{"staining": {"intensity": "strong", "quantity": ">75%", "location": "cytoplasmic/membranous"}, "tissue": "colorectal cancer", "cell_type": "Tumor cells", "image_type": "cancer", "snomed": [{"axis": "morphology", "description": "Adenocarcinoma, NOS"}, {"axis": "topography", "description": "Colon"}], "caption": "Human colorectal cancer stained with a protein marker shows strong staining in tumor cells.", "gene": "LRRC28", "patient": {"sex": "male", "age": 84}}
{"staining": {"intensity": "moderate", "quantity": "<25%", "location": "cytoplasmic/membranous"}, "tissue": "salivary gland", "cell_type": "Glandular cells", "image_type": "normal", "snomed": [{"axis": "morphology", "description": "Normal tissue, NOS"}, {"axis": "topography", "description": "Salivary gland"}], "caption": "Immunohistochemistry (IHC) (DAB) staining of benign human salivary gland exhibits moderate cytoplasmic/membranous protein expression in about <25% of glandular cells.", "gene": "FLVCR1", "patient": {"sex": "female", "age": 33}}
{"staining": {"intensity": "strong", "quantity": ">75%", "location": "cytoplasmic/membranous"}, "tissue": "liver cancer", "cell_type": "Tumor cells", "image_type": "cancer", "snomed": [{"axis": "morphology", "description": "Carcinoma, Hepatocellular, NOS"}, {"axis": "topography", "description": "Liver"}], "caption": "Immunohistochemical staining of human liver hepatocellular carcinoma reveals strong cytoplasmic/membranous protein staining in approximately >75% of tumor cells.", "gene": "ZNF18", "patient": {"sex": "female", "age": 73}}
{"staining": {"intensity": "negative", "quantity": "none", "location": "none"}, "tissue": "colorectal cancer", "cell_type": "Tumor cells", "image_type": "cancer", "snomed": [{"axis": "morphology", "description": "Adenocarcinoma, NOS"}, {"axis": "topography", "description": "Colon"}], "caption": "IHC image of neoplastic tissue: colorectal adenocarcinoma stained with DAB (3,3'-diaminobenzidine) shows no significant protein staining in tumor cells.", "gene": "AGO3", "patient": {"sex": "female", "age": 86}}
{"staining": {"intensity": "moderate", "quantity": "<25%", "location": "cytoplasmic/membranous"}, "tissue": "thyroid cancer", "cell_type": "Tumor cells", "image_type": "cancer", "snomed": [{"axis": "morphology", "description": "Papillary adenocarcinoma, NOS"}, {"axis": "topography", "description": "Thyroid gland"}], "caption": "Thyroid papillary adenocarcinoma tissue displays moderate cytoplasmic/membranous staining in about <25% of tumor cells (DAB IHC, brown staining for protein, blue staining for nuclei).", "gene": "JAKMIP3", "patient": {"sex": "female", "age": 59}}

Problem statement:
Set down the preceding data verbatim. Every line belongs in the copy.

Solution:
{"staining": {"intensity": "strong", "quantity": ">75%", "location": "cytoplasmic/membranous"}, "tissue": "colorectal cancer", "cell_type": "Tumor cells", "image_type": "cancer", "snomed": [{"axis": "morphology", "description": "Adenocarcinoma, NOS"}, {"axis": "topography", "description": "Colon"}], "caption": "Human colorectal cancer stained with a protein marker shows strong staining in tumor cells.", "gene": "LRRC28", "patient": {"sex": "male", "age": 84}}
{"staining": {"intensity": "moderate", "quantity": "<25%", "location": "cytoplasmic/membranous"}, "tissue": "salivary gland", "cell_type": "Glandular cells", "image_type": "normal", "snomed": [{"axis": "morphology", "description": "Normal tissue, NOS"}, {"axis": "topography", "description": "Salivary gland"}], "caption": "Immunohistochemistry (IHC) (DAB) staining of benign human salivary gland exhibits moderate cytoplasmic/membranous protein expression in about <25% of glandular cells.", "gene": "FLVCR1", "patient": {"sex": "female", "age": 33}}
{"staining": {"intensity": "strong", "quantity": ">75%", "location": "cytoplasmic/membranous"}, "tissue": "liver cancer", "cell_type": "Tumor cells", "image_type": "cancer", "snomed": [{"axis": "morphology", "description": "Carcinoma, Hepatocellular, NOS"}, {"axis": "topography", "description": "Liver"}], "caption": "Immunohistochemical staining of human liver hepatocellular carcinoma reveals strong cytoplasmic/membranous protein staining in approximately >75% of tumor cells.", "gene": "ZNF18", "patient": {"sex": "female", "age": 73}}
{"staining": {"intensity": "negative", "quantity": "none", "location": "none"}, "tissue": "colorectal cancer", "cell_type": "Tumor cells", "image_type": "cancer", "snomed": [{"axis": "morphology", "description": "Adenocarcinoma, NOS"}, {"axis": "topography", "description": "Colon"}], "caption": "IHC image of neoplastic tissue: colorectal adenocarcinoma stained with DAB (3,3'-diaminobenzidine) shows no significant protein staining in tumor cells.", "gene": "AGO3", "patient": {"sex": "female", "age": 86}}
{"staining": {"intensity": "moderate", "quantity": "<25%", "location": "cytoplasmic/membranous"}, "tissue": "thyroid cancer", "cell_type": "Tumor cells", "image_type": "cancer", "snomed": [{"axis": "morphology", "description": "Papillary adenocarcinoma, NOS"}, {"axis": "topography", "description": "Thyroid gland"}], "caption": "Thyroid papillary adenocarcinoma tissue displays moderate cytoplasmic/membranous staining in about <25% of tumor cells (DAB IHC, brown staining for protein, blue staining for nuclei).", "gene": "JAKMIP3", "patient": {"sex": "female", "age": 59}}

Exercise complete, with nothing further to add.